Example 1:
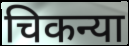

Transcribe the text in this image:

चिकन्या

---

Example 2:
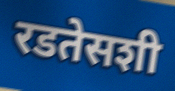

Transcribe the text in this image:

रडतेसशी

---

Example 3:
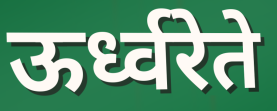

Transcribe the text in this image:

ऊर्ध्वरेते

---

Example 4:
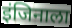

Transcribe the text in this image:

━━━━━━━━━━━━━━━━━━━━

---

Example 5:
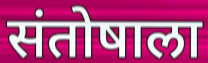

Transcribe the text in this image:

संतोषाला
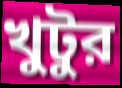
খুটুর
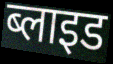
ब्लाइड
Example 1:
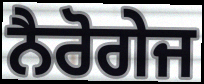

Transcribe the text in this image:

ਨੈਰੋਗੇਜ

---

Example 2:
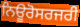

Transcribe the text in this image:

━━━━━━━━━━━━━━━━━━━━

*Task statement:* Could you state how many lines above include the word "Example"? Reply with that number alone.

*Answer box:* 7